# What you are asked to do
Set the images aside and retype the whole listing exactly.

# Raw data
○ ○ ○ ○ ○ ○ ○
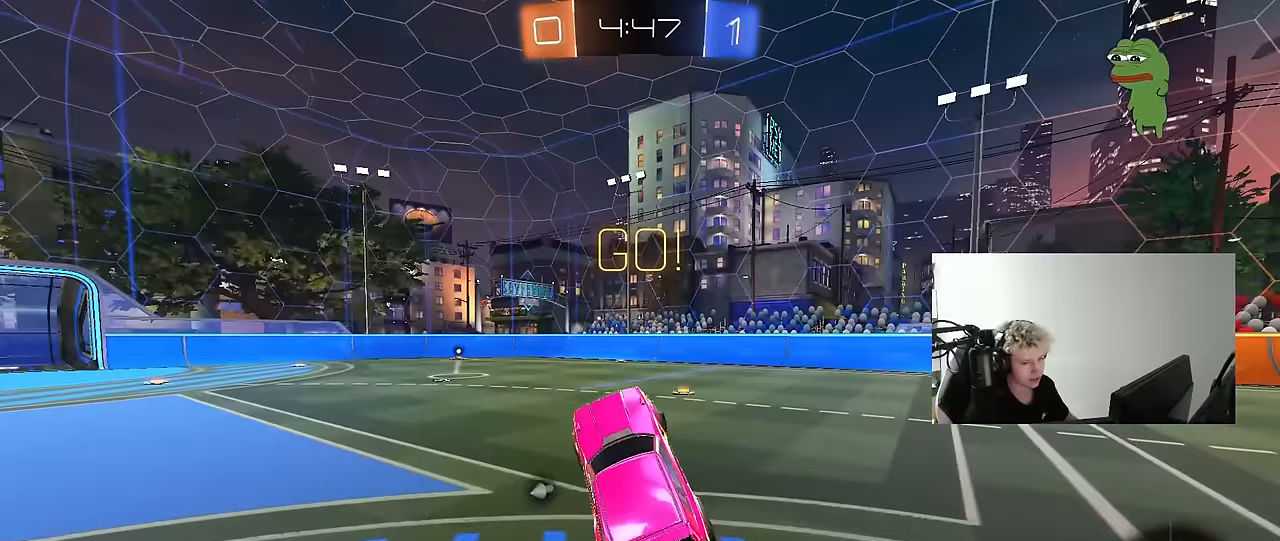
{"keys": ["d", "w"], "mouse": [], "mouse_move": "still", "events": [[67, "d", "up"], [167, "space", "down"], [350, "d", "down"], [350, "space", "up"], [350, "w", "down"]]}
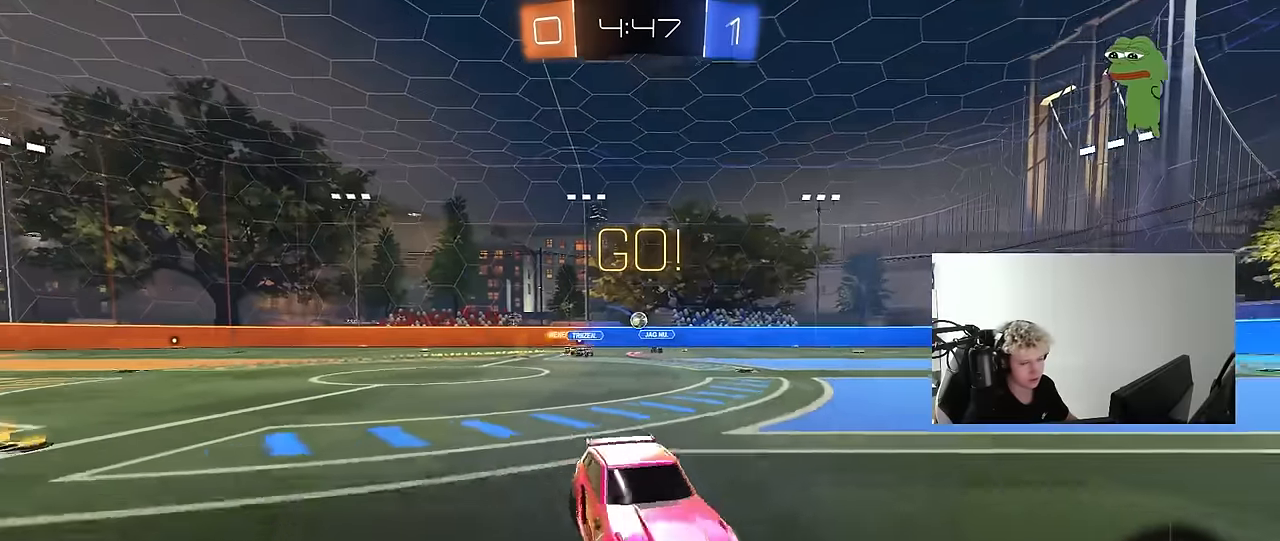
{"keys": ["w"], "mouse": [], "mouse_move": "still", "events": [[183, "mouse_left", "down"], [233, "d", "up"], [233, "mouse_right", "down"], [267, "mouse_right", "up"], [267, "space", "down"], [317, "mouse_left", "up"], [317, "mouse_right", "down"], [467, "mouse_right", "up"], [467, "space", "up"]]}
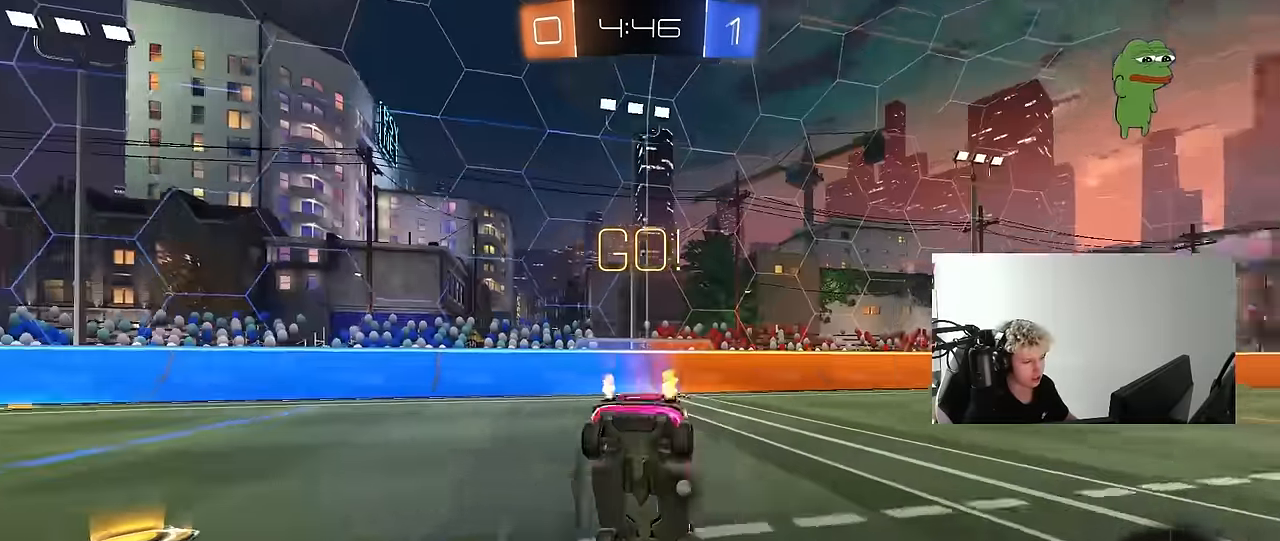
{"keys": ["d", "space"], "mouse": [], "mouse_move": "still", "events": [[383, "d", "down"], [383, "space", "down"], [383, "w", "up"]]}
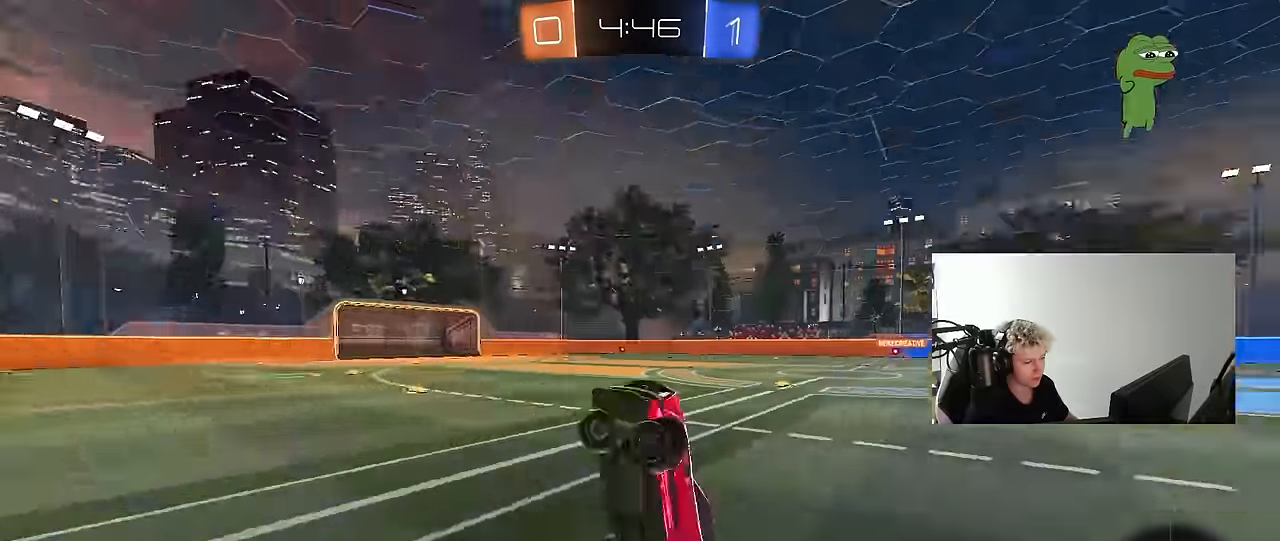
{"keys": ["d", "w"], "mouse": [], "mouse_move": "still", "events": [[33, "d", "up"], [33, "space", "up"], [167, "d", "down"], [217, "d", "up"], [300, "w", "down"], [350, "d", "down"]]}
○ ○ ○ ○ ○ ○ ○
# Exercise solution
{"keys": ["d", "w"], "mouse": [], "mouse_move": "still", "events": [[67, "d", "up"], [167, "space", "down"], [350, "d", "down"], [350, "space", "up"], [350, "w", "down"]]}
{"keys": ["w"], "mouse": [], "mouse_move": "still", "events": [[183, "mouse_left", "down"], [233, "d", "up"], [233, "mouse_right", "down"], [267, "mouse_right", "up"], [267, "space", "down"], [317, "mouse_left", "up"], [317, "mouse_right", "down"], [467, "mouse_right", "up"], [467, "space", "up"]]}
{"keys": ["d", "space"], "mouse": [], "mouse_move": "still", "events": [[383, "d", "down"], [383, "space", "down"], [383, "w", "up"]]}
{"keys": ["d", "w"], "mouse": [], "mouse_move": "still", "events": [[33, "d", "up"], [33, "space", "up"], [167, "d", "down"], [217, "d", "up"], [300, "w", "down"], [350, "d", "down"]]}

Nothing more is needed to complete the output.